Pull every line that includes the word "someone" from the data.

(Saved data entries)
◇ ◇ ◇ ◇
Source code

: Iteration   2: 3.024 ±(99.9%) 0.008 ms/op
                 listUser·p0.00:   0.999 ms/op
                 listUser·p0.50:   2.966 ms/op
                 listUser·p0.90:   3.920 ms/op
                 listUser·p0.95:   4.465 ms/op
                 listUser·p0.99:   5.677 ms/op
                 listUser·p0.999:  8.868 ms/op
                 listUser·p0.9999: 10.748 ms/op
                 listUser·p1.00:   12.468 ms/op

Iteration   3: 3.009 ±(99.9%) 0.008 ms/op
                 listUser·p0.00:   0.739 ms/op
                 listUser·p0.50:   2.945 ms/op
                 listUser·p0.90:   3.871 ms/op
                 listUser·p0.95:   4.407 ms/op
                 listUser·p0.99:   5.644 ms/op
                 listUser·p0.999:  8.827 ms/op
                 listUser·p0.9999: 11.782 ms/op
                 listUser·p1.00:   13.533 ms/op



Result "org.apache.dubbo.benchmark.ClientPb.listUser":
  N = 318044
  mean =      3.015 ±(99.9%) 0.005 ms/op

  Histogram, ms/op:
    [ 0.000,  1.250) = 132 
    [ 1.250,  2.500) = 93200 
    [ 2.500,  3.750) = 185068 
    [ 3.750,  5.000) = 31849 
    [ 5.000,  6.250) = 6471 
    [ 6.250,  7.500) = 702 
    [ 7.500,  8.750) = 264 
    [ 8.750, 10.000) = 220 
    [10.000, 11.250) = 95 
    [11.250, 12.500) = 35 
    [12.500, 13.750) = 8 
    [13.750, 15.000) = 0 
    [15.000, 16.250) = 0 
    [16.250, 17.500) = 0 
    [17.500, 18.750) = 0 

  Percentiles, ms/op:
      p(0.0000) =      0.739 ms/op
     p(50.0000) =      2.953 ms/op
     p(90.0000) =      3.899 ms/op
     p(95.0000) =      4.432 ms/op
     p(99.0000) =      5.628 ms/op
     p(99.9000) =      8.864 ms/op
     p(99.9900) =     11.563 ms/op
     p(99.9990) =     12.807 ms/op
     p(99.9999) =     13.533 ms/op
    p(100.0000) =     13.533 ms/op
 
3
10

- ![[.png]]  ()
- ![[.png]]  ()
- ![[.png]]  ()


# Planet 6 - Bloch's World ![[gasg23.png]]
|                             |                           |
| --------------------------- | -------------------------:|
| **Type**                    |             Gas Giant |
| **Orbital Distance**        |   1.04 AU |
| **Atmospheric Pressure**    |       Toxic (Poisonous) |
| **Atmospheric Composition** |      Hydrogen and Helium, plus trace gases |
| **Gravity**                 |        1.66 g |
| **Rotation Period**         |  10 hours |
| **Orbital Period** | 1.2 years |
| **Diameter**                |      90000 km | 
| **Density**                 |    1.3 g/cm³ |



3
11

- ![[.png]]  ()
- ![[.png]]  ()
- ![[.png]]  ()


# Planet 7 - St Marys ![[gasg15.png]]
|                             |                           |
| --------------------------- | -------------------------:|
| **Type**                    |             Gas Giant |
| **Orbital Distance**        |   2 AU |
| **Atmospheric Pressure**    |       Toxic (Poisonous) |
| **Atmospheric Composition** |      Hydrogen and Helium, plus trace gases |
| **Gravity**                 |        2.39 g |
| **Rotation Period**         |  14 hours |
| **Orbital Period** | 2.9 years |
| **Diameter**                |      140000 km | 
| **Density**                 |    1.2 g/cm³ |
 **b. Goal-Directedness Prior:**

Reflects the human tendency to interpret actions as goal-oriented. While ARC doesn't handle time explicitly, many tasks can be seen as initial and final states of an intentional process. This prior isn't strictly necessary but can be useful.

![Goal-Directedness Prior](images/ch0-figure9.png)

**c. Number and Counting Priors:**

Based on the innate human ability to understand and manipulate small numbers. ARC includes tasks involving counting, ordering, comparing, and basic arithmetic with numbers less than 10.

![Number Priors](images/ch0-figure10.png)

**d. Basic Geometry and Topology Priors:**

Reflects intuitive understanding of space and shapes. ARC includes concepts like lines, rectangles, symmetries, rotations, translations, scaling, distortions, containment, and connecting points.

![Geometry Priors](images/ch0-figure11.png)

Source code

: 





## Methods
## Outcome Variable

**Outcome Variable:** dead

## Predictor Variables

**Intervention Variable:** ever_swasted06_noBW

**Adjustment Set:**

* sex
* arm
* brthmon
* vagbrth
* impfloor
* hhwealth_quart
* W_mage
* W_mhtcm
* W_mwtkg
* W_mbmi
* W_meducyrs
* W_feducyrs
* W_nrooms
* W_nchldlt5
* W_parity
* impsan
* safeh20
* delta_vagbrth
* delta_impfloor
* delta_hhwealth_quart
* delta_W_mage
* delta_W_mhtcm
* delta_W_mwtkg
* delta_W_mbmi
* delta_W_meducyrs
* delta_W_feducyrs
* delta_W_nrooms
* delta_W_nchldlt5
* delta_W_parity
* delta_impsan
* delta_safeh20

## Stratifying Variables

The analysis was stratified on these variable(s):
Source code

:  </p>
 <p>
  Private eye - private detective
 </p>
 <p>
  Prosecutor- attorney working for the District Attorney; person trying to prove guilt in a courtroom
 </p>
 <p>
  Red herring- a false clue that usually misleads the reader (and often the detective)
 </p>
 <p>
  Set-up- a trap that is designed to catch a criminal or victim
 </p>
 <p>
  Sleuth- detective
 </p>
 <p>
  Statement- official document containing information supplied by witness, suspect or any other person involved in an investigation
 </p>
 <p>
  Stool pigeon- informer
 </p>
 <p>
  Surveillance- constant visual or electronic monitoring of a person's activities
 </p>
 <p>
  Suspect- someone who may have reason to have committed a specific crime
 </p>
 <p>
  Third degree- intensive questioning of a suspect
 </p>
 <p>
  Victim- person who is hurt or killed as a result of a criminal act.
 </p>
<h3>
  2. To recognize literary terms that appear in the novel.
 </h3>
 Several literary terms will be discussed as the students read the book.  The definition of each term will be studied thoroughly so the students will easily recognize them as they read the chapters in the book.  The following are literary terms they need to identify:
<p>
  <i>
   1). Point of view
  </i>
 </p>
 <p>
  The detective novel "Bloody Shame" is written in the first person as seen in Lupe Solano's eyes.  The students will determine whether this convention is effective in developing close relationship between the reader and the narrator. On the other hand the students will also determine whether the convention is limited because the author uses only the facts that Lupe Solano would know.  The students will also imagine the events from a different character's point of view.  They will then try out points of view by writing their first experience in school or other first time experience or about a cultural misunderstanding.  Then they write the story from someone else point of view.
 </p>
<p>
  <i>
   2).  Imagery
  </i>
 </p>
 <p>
◇ ◇ ◇ ◇
ANSWER BOX:
  Suspect- someone who may have reason to have committed a specific crime
  The detective novel "Bloody Shame" is written in the first person as seen in Lupe Solano's eyes.  The students will determine whether this convention is effective in developing close relationship between the reader and the narrator. On the other hand the students will also determine whether the convention is limited because the author uses only the facts that Lupe Solano would know.  The students will also imagine the events from a different character's point of view.  They will then try out points of view by writing their first experience in school or other first time experience or about a cultural misunderstanding.  Then they write the story from someone else point of view.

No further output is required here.